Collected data
#####

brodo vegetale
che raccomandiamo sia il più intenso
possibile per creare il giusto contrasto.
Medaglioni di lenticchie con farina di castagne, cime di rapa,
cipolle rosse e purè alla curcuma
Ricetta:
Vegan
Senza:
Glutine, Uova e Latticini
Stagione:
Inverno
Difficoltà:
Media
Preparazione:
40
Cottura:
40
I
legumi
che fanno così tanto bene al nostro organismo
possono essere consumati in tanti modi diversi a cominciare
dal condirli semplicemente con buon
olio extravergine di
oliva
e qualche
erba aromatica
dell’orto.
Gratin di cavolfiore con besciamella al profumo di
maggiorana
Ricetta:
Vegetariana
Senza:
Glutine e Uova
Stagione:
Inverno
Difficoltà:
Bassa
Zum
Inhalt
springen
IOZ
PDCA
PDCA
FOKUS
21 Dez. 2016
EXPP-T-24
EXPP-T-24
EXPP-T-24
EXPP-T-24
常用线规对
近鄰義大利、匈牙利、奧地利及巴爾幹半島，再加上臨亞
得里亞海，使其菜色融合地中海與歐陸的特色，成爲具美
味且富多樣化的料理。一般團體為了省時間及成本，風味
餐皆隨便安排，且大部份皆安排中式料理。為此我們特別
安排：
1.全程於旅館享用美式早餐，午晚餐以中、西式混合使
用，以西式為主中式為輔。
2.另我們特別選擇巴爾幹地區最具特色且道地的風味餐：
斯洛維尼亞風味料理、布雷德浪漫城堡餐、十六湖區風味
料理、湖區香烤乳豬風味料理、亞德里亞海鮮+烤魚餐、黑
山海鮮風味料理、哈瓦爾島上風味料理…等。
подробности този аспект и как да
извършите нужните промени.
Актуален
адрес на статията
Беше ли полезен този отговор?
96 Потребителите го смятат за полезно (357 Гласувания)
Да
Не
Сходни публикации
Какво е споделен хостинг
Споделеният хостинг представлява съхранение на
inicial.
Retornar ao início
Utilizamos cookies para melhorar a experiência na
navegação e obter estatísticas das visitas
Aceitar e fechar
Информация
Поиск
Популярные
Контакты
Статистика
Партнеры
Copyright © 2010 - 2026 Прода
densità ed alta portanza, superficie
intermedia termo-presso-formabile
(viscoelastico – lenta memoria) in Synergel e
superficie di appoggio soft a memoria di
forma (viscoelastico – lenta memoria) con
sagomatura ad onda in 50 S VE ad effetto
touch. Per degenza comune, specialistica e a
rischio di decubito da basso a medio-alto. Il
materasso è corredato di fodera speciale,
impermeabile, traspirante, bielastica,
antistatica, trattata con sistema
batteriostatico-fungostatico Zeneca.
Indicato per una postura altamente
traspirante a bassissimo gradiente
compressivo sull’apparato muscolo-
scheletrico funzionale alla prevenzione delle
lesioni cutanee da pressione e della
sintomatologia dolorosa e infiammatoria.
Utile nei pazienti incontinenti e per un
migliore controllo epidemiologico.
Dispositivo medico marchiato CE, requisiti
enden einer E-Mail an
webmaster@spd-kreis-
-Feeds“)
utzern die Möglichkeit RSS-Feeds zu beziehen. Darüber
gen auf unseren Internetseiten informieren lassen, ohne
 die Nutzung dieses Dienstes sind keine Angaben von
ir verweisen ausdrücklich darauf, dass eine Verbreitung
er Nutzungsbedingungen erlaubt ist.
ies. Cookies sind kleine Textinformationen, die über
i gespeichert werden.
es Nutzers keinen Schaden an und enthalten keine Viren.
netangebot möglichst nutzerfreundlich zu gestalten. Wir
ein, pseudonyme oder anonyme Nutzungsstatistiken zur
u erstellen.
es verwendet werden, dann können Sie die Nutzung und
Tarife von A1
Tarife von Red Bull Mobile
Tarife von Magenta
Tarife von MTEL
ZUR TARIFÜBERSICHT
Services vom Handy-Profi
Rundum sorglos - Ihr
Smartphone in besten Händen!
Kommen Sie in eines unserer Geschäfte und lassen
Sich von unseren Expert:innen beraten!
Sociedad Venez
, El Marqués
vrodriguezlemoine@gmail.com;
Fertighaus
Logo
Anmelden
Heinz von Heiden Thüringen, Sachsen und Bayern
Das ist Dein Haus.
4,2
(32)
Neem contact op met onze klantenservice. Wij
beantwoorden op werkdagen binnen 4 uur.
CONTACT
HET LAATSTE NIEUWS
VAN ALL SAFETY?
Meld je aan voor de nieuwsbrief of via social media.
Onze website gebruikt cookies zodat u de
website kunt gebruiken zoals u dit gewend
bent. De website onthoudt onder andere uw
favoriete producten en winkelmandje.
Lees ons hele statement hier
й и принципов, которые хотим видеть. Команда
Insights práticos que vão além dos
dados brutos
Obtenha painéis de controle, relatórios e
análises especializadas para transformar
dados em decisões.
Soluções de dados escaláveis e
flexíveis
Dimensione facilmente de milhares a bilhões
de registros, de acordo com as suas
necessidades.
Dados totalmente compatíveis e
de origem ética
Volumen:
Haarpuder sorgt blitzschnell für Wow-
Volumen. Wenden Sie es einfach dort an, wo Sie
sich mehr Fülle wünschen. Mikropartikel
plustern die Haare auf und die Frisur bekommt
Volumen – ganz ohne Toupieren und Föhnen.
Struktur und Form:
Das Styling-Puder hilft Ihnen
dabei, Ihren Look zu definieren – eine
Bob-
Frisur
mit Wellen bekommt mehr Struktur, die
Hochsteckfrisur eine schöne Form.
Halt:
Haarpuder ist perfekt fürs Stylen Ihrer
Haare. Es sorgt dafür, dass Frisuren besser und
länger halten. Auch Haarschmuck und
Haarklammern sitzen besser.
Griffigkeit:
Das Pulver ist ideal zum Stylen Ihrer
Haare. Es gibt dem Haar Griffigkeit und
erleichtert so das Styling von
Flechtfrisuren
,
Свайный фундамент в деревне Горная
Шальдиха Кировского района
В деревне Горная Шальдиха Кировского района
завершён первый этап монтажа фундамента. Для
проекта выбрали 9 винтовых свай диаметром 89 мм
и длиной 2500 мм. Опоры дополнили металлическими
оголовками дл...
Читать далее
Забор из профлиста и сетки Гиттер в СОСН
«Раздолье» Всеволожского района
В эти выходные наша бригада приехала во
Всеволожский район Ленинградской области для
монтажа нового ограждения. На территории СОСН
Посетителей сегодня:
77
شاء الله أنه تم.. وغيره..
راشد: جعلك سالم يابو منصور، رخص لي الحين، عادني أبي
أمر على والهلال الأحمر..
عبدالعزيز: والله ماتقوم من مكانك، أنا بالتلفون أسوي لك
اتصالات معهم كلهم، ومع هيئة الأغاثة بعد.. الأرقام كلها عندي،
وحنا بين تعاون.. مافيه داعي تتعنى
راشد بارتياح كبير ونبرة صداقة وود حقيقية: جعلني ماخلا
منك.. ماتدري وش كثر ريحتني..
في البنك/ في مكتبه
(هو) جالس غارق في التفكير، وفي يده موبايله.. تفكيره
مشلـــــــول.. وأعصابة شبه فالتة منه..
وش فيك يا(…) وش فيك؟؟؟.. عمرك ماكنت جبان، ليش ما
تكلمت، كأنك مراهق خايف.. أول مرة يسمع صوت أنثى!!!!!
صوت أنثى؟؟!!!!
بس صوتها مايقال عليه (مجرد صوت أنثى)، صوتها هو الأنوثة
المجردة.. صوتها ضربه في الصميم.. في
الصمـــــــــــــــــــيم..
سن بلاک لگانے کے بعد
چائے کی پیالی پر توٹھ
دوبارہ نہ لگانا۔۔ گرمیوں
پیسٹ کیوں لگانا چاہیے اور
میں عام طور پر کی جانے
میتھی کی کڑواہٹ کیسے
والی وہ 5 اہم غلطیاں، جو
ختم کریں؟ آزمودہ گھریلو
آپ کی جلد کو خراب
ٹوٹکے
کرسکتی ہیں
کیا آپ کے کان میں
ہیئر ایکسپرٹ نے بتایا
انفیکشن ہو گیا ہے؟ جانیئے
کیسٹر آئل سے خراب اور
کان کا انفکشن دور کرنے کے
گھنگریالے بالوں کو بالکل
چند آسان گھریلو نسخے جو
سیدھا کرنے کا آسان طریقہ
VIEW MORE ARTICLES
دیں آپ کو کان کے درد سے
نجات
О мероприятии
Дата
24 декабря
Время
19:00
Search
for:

#####

Your assignment: If a line in the records has the word "района", copy that line.

Task answer:
Шальдиха Кировского района
В деревне Горная Шальдиха Кировского района
«Раздолье» Всеволожского района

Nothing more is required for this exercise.